Hartmut Elsenhans poursuit:
Les mots d´ordre nationalistes trouvèrent précisément en raison de la puissance coloniale un large écho au sein de la population immigrée, tout d´abord à l´extérieur du pays: parmi les immigrés algériens de France, qui étaient nombreux à souffrir de la discrimination raciale,
mais il oublie en route les milliers de morts et de blessés qui accompagnèrent la prise en main de la population musulmane immigrée par le FLN en métropole même (et je renvoie à l´ouvrage de Raymond Muelle déjà évoqué ainsi qu´à la note 19 de cet article).
Le professeur écrit à propos de mai 1945 à Sétif et dans sa région:
Lorsqu´en mai 1945, les Algériens fêtèrent publiquement la victoire sur l´Allemagne nazie à laquelle eux-mêmes avaient contribué […],
il donne l´impression d´une célébration de la victoire réprimée par la police et l´armée, ce qui était faux: il s´agissait de manifestations politiques interrompues par la police et dégénérant en massacres commis par les manifestants, ces massacres entraînant une répression considérable: les événements de Sétif et de sa région sont assez tragiques pour qu´on n´y ajoute pas encore avec une représentation faussée.
Lorsque l´historien allemand évoque le 1er novembre 1954, il oublie le très emblématique assassinat de l´instituteur Guy Monnerot et de Hadj Saddok, caïd ancien combattant.
Lorsque Mr.

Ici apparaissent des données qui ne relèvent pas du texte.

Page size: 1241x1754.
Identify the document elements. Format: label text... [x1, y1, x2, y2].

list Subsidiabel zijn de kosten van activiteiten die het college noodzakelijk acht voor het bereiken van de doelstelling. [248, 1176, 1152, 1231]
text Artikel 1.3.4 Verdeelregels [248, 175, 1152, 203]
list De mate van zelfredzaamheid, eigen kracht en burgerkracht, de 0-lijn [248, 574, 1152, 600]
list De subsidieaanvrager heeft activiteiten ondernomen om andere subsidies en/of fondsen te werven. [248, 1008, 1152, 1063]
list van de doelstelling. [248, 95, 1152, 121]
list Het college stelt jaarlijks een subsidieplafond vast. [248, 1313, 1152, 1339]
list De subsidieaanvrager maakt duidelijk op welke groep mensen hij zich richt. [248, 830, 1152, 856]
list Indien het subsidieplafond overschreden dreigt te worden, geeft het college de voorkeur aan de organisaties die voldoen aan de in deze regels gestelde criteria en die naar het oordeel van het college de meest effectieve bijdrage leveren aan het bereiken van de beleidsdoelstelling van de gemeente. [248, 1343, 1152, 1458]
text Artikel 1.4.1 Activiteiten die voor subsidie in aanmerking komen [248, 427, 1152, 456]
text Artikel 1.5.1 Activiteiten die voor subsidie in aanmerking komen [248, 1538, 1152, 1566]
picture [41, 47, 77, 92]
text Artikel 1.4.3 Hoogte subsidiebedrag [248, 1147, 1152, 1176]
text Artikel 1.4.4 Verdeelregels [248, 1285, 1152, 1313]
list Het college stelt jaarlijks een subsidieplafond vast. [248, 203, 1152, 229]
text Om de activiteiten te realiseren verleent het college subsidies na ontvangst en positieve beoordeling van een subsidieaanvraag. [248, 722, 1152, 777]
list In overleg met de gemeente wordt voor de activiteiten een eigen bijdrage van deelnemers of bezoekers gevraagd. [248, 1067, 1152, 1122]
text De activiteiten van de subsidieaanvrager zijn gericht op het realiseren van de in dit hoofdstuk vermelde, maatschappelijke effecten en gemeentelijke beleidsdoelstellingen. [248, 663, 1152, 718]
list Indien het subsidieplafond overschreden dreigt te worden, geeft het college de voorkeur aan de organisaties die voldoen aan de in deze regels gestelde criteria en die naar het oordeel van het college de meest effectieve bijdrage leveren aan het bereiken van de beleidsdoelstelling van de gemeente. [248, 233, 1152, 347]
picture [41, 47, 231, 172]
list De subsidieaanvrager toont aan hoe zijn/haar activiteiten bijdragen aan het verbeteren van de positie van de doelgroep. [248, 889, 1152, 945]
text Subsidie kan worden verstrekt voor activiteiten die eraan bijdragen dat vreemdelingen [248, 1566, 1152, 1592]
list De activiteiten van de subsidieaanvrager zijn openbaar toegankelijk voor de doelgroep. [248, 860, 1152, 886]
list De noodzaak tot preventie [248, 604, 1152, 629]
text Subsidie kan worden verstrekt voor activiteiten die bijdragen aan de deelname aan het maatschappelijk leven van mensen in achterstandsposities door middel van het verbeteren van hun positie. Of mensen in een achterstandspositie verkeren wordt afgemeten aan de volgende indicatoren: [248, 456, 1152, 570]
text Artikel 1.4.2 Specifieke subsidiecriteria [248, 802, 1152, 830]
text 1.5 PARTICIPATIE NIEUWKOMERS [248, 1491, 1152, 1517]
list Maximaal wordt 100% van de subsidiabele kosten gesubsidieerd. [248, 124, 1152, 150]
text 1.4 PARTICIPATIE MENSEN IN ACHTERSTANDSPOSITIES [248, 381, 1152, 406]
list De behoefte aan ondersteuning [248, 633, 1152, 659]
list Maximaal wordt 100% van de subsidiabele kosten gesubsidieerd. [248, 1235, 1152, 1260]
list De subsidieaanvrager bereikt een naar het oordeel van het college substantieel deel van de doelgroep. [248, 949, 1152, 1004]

Elsenhans exprime que ce qui était le but de l´armée française, en 1957, l´intégration totale de l´Algérie dans la France, fut rejetée par la classe politique de la Métropole et encore plus de l´opinion publique, il fait complètement impasse; il néglige le simple fait que l´intégration était un projet politique, soutenu par le Parlement, mis en œuvre par un gouvernement de coalition, sur place avec Jacques Soustelle et Robert Lacoste, un projet que l´armée française avait pour mission d´accompagner. Quant au référendum sur la Constitution de la Ve République, dont il ne dit mot, il était aussi le plébiscite des promesses explicites faites par de Gaulle de garder l´Algérie à la France.
Quid des Accords d´Évian? Quid de la politique gaullienne? Ce qu´Elsenhans en retient, c´est que de Gaulle s´assura le contrôle du pétrole algérien, ce qui ne veut pas dire grand chose et de toute manière était faux, alors même qu´il écrit quelques lignes plus haut: Même le pétrole découvert au Sahara en 1956 ne pouvait être exploité commercialement qu´au sein d´une coopération internationale, ce qui est de même inexact.
Il précise d´autre part que des icônes françaises de la Résistance contre l´Allemagne hitlérienne, tels que Pierre-Henri Simon et Claude Bourdet s´élevèrent alors contre la brutalité de la guerre coloniale et organisèrent la résistance contre la torture et pour  les droits de l´homme.
Si Harmut Elsenhans suggère une relation entre résistance au nazisme et opposition à la guerre d´Algérie, il aurait dû aussi évoquer les Sartre et les Jeanson, les porteurs de valises qui trouvèrent tant de soutiens dans l´Allemagne d´Adenauer, et tant qu´il y est, rappeler la conversion de responsables nazis au national-islamisme cairote du temps de Nasser. Et ne pas oublier que nombre d´authentiques résistants et de vétérans de l´Armée d´Afrique prirent contre de Gaulle la de l´Algérie française.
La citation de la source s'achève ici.